Fell June 28, 1876
Ordinary chondrite H5
A meteor traversed a part a Central Sweden in a W.N.W. direction, and was plainly visible in the very bright sunshine. It was observed at Stockholm and Södermanland; at 13 English miles S.W. of Linköping it was seen first in a N.W. direction, and at considerable altitude, and it descended almost to the horizon in the west. A loud whistling noise was heared in the air from E. to W., followed by two sharp reports, and other less loud resembling thunder. The fall of the meteorites was witnessed by eight or ten persons, and three or four fragments had been secures by Dr. Lindström. Ställdahlen is a station on the Swedish Central Railway, on the northernmost part of Örebrolän.

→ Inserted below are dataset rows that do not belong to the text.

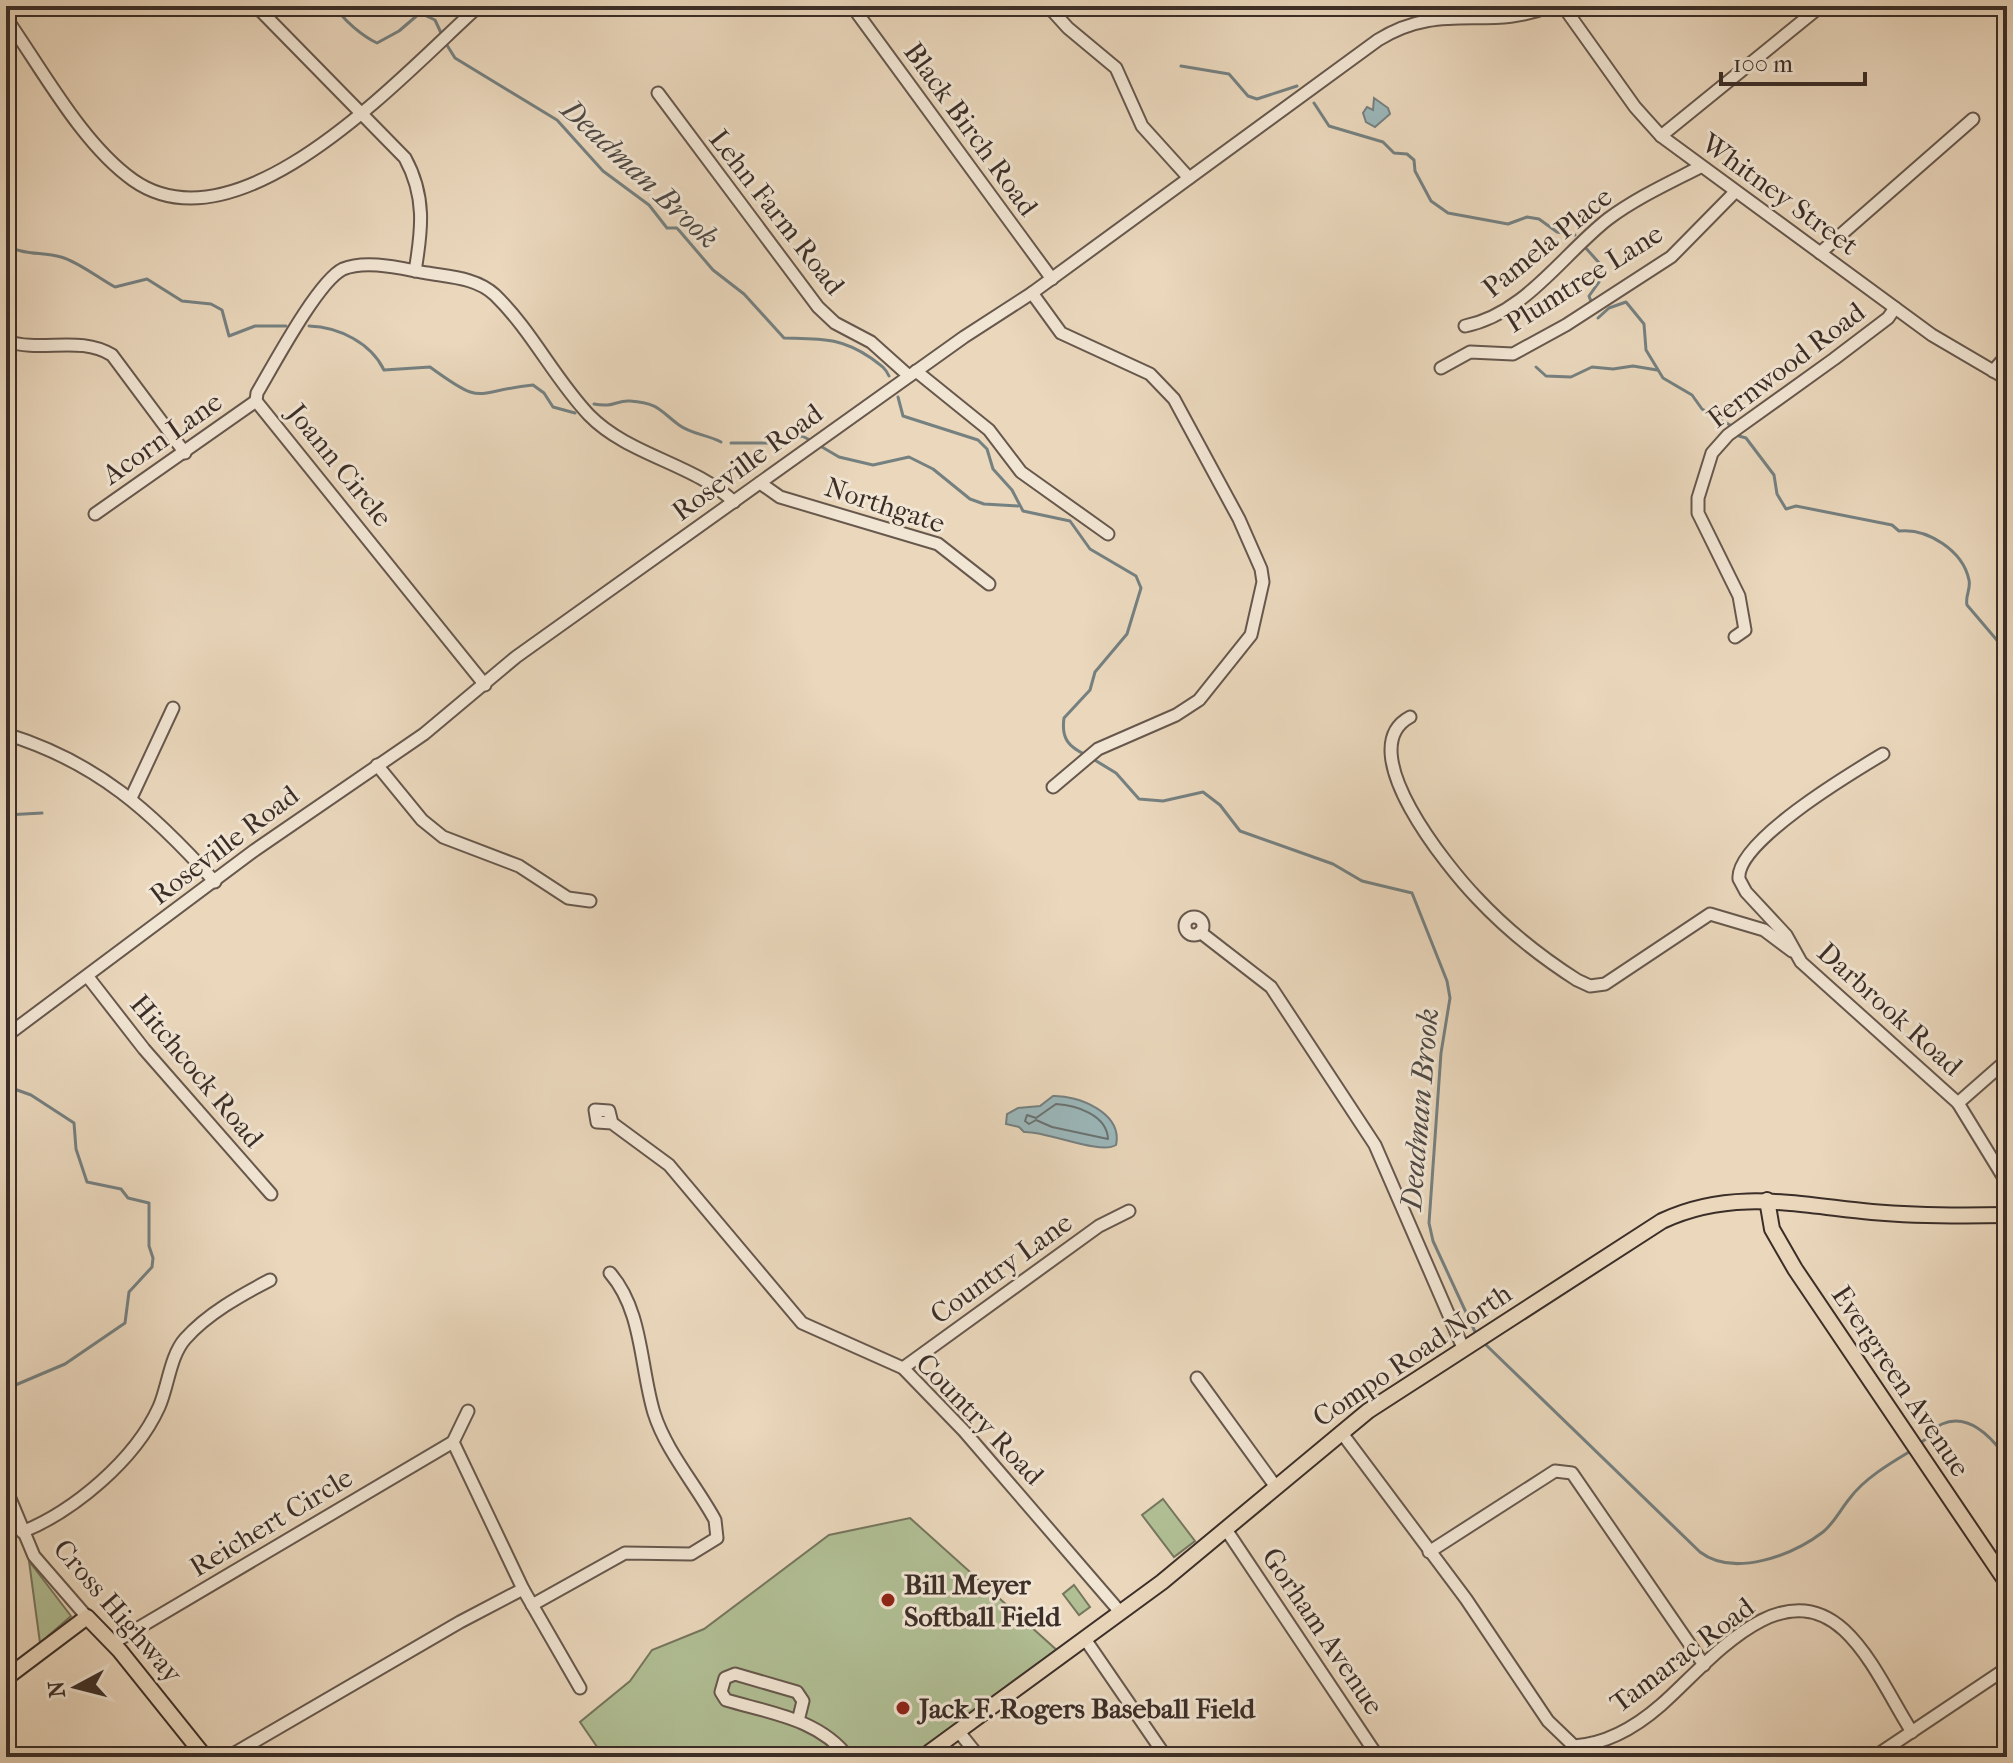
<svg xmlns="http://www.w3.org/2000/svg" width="2013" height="1763" viewBox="0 0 2013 1763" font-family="'IM FELL French Canon',serif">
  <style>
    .green { fill: #b1bf95; stroke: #76765e; stroke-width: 2 }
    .water { fill: #9bb7ba; stroke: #758080; stroke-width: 2 }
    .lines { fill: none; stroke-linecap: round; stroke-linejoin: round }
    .shore { stroke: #6b7271; stroke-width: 2 }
    .stream { stroke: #758080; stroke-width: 3 }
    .minor-casing { stroke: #67584d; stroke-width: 15 }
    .major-casing { stroke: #3b2e28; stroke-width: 18 }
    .minor { stroke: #f1e5d3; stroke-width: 11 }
    .major { stroke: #ead7bc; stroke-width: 14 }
    .poi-dot { fill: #8f2418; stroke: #f1e5d3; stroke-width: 3 }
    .labels { text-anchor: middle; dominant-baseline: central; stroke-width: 6; stroke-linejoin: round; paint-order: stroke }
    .street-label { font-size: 28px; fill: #3b2e28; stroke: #f1e5d3 }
    .poi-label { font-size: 28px; font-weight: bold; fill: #3b2e28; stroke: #f1e5d3; text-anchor: start }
    .water-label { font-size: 30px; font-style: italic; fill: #4e4945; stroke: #f1e5d3 }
  </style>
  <rect width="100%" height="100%" fill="#ead7bc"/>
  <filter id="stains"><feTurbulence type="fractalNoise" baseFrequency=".0025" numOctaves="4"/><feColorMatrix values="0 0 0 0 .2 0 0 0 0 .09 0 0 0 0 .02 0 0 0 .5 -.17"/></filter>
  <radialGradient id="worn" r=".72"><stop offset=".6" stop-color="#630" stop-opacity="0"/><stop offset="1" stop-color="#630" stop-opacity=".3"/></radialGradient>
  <g class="green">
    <path d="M1163,1499L1195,1541L1174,1557L1142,1515Z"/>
    <path d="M910,1518L1060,1653L916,1757H604L580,1722L630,1681L652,1650L704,1629L829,1535Z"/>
    <path d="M29,1561L71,1616L40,1643Z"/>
    <path d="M1074,1585L1090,1607L1079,1615L1063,1594Z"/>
  </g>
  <g class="water">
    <path d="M1374,98L1388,108L1390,114L1375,127L1366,122L1363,113L1367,107L1373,110Z"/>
    <path d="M1053,1096C1078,1095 1123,1113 1116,1145C1100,1155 1047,1131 1024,1132L1019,1127L1006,1124L1007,1114L1018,1108L1040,1106Z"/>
  </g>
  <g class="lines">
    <path class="shore" d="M1056,1104C1076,1105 1107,1115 1108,1139L1052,1127L1036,1120L1029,1124L1025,1121L1027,1115L1036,1118Z"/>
    <g class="stream">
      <path d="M336,6C341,19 364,37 377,43L399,31L420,13L435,20L442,35"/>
      <path d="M445,42L455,58L557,120L603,171L649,205L667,228H677L713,270L744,294L784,338C821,339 840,337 871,358C879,364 885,367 889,376"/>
      <path d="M1181,66L1229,74L1248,96L1257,99L1297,86"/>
      <path d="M1314,103L1329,126L1383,142L1394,153L1407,154L1414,160L1415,171L1431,201L1448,213L1508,224L1527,217L1539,219L1557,232L1575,235"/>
      <path d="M6,246C25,255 42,252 61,257C79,262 101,280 115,287L147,279L182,301L211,304L222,310L229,336L255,326H286"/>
      <path d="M1584,246L1601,265L1599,282L1589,296L1592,304"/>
      <path d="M1598,318L1609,308L1626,302L1644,324L1646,350L1663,378L1692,395L1702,409L1730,425"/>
      <path d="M309,326C339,327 371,343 384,370L430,367C486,408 472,391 533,385L544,393L553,407L575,413"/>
      <path d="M1536,367L1546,376L1571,377L1592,367L1613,369L1633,366L1657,370"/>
      <path d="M898,397L903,416L978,440L987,449L993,469L1012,490L1023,511L1070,521L1090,549L1136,576L1141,588L1127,634L1095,672L1090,690L1064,718C1061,739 1069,747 1086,755"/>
      <path d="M594,404C614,408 616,400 630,401C659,403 660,411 679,425C691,434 708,435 721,442"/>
      <path d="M1739,436L1746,438L1774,475L1777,494L1786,509L1796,506L1892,525L1899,531C1928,528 1963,551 1969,580C1971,590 1965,595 1967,605L2007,652"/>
      <path d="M731,443H786L802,436L808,439"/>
      <path d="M822,447L839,457L873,465L909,457L933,469L970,499L984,504L1018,506"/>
      <path d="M1093,759L1116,773L1139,799L1163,801L1203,792L1220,805L1240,831L1333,864L1362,881L1412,893L1447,981L1450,998L1441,1053L1429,1223L1433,1241L1476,1334"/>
      <path d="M6,815L42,813"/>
      <path d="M6,1086L31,1095L74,1123L76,1149L87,1182L121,1189L128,1198L149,1203V1246L153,1258L152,1267L129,1292L125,1323L65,1364L6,1389"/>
      <path d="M1484,1343L1700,1552C1734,1578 1793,1555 1823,1532C1835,1522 1840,1510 1850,1498C1864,1479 1889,1464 1909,1452"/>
      <path d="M1918,1444C1929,1440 1933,1428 1942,1424C1967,1413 1989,1435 2002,1452"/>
    </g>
    <defs>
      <g id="minor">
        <path d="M256,6L405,158C426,196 422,230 415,271"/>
        <path d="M852,6L1052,279"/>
        <path d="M1048,6L1068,28L1116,68L1142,126L1189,178"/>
        <path d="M1563,6L1635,107L1661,136L1932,335L2007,379"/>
        <path d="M6,18C42,69 82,144 133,180C241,256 406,71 479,6"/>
        <path d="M658,93L818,307L835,323L871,342L909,376"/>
        <path d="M1661,136L1821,6"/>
        <path d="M1820,253L1973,119"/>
        <path d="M1032,293L1061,333L1150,374L1174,399L1239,519L1261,569L1263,582L1251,635L1199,700L1176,715L1098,749L1053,787"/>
        <path d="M1465,326C1525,314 1562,255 1608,219C1636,198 1669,183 1700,167"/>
        <path d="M6,341C42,353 79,335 112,355L185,453"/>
        <path d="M1441,368L1470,352L1513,354L1566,325L1671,257L1735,192"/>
        <path d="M916,371L989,430L1021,472L1108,534"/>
        <path d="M1993,371L2007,355"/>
        <path d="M760,483L780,497L938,544L989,584"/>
        <path d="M95,514L256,401"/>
        <path d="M1735,637L1745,630L1739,596L1698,513V498L1712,453L1728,435L1834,359L1888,318L1895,308"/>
        <path d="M485,685L256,401L257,393C273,366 318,281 343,269C367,259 403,269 427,273C451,277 477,278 495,295C532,331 554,378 589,415C629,456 693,463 734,502"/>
        <path d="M1410,717C1350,749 1449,869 1477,898C1506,929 1541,957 1577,980L1590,986L1605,984L1710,914L1764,930L1792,951"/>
        <path d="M6,734C97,762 152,812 215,882"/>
        <path d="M1883,754C1853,772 1735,842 1739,879L1746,892L1786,935L1801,962L1958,1103L2007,1183"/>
        <path d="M377,765L422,820L443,837L519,866L568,898L590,901"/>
        <path d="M131,798L173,708"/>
        <circle cx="1194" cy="926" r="9"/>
        <path d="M1200,932L1271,987L1375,1145L1464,1350"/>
        <path d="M88,977L144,1049L271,1194"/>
        <path d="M6,1036L255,850L424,734L516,657L964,337L1032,293L1378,40C1442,0 1489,32 1550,6"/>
        <path d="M1958,1103L2007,1060"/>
        <path d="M612,1123L609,1111L595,1110L597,1122L612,1123L669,1165L802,1323L903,1368L964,1431L1121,1613"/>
        <path d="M903,1368L1099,1226L1129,1211"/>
        <path d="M1197,1378L1276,1487"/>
        <path d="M1341,1432L1466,1599L1548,1721L1574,1746C1606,1744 1637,1726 1661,1705C1707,1665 1779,1570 1844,1630C1872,1656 1891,1699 1912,1732"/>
        <path d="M453,1442L523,1589L580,1688"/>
        <path d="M6,1489L34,1556L87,1617"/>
        <path d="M1227,1531L1378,1757"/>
        <path d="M22,1532C74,1511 135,1460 159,1407C168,1387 170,1356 185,1339C207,1314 241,1295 270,1280"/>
        <path d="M1429,1552L1555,1471L1572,1473L1704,1665"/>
        <path d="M532,1605L625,1553L691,1554L717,1538L715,1520C696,1485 666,1451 654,1413C640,1367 643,1311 610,1273"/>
        <path d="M1085,1639L1166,1757"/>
        <path d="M113,1643L453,1442L468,1411"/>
        <path d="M798,1721L803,1701L797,1692L735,1674L725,1678L721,1692L726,1700C770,1713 819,1719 848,1757"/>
        <path d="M959,1732L979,1757"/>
        <path d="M228,1757L460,1622L523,1589"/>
        <path d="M1874,1757L2007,1668"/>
      </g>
      <g id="major">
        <path d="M1767,1200L1772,1229L1795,1269L2007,1583"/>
        <path d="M6,1678L87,1617L120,1651L205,1757"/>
        <path d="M923,1757L1162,1582L1368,1411L1662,1221C1732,1188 1799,1205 1872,1212C1917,1216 1962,1216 2007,1215"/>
      </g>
    </defs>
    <use href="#minor" class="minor-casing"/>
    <use href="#major" class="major-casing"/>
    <use href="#minor" class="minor"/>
    <use href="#major" class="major"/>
  </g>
  <g class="poi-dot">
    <circle cx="888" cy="1600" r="8"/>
    <circle cx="903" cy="1708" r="8"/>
  </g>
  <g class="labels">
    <g class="street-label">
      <text transform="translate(971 129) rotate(54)">Black Birch Road</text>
      <text transform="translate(1780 194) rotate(36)">Whitney Street</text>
      <text transform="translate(777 212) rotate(52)">Lehn Farm Road</text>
      <text transform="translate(1547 242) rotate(-39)">Pamela Place</text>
      <text transform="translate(1584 278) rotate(-32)">Plumtree Lane</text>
      <text transform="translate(1786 365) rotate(-37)">Fernwood Road</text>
      <text transform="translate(162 438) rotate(-35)">Acorn Lane</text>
      <text transform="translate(747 462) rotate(-36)">Roseville Road</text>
      <text transform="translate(340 465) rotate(51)">Joann Circle</text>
      <text transform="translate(885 505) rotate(18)">Northgate</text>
      <text transform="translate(224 845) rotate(-37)">Roseville Road</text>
      <text transform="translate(1890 1009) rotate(42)">Darbrook Road</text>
      <text transform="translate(197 1071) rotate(50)">Hitchcock Road</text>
      <text transform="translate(1001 1268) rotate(-36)">Country Lane</text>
      <text transform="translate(1412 1355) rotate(-34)">Compo Road North</text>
      <text transform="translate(1901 1381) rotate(56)">Evergreen Avenue</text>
      <text transform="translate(980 1419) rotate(46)">Country Road</text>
      <text transform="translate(271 1522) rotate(-31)">Reichert Circle</text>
      <text transform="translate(118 1611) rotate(49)">Cross Highway</text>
      <text transform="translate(1323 1631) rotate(56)">Gorham Avenue</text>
      <text transform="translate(1682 1655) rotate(-37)">Tamarac Road</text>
    </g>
    <g class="poi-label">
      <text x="904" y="1584">Bill Meyer<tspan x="904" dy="32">Softball Field</tspan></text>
      <text x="919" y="1708">Jack F. Rogers Baseball Field</text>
    </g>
    <g class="water-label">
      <text transform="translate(640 174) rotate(43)">Deadman Brook</text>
      <text transform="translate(1420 1109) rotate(-85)">Deadman Brook</text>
    </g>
  </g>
  <rect width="2013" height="1763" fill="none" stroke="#ead7bc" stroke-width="32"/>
  <rect x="8" y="8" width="1997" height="1747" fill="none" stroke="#3b2e28" stroke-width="4"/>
  <rect x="16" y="16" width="1981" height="1731" fill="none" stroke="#3b2e28" stroke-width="2"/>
  <g transform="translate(76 1687) rotate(263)" stroke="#f1e5d3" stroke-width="6" paint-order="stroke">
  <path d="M0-6L14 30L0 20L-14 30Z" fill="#3b2e28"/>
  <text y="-12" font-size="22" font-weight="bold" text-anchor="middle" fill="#3b2e28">N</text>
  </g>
  <path d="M1721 72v12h144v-12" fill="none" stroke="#3b2e28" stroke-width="4"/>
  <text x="1733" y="72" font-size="24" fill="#3b2e28" stroke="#f1e5d3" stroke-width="6" paint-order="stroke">100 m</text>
  <rect width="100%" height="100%" filter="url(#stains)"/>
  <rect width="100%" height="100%" fill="url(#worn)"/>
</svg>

After a fireball and detonations, totally 11 meteoritic stones were recovered (the largest ~12.5 kg). Some meteorite pieces fell in the water and was lost.The early literature reports the presence of prominent, but equilibrated olivine and pyroxene (in chondrules, fragments, and grains) accompanied by troilite, Fe-Ni metal, and even some chromite. Subsequent refinements (e.g., specific olivine composition [Fa19]) place Ställdalen as a somewhat brecciated, but otherwise mostly normal ordinary chondrite within the L chondrite geochemical group (low bulk iron). Three roughly concordant cosmic ray exposure (CRE) ages of ~3 Ma for Ställdalen have been derived from He, Ne, and Ar isotopic systematics.
Ställdalen is the most massive of the 9 clearly witnessed Swedish meteorite falls currently listed at the Meteoritical Bulletin Database (October 2015). Three other Swedish falls are also classified as H5 chondrites (Hessle, Hedeskoga, Lillaverke). For over a century the largest portion of the Ställdalen mass (>20 kg) has been held in Stockholm. An additional 3+ kg are at Uppsala University and smaller amounts are elsewhere.
This is a part slice with crust. Piece is cut from a bigger stone that is ex Naturhistoriska Riksmuseet Stockholm. Piece comes with a copy of the museum label.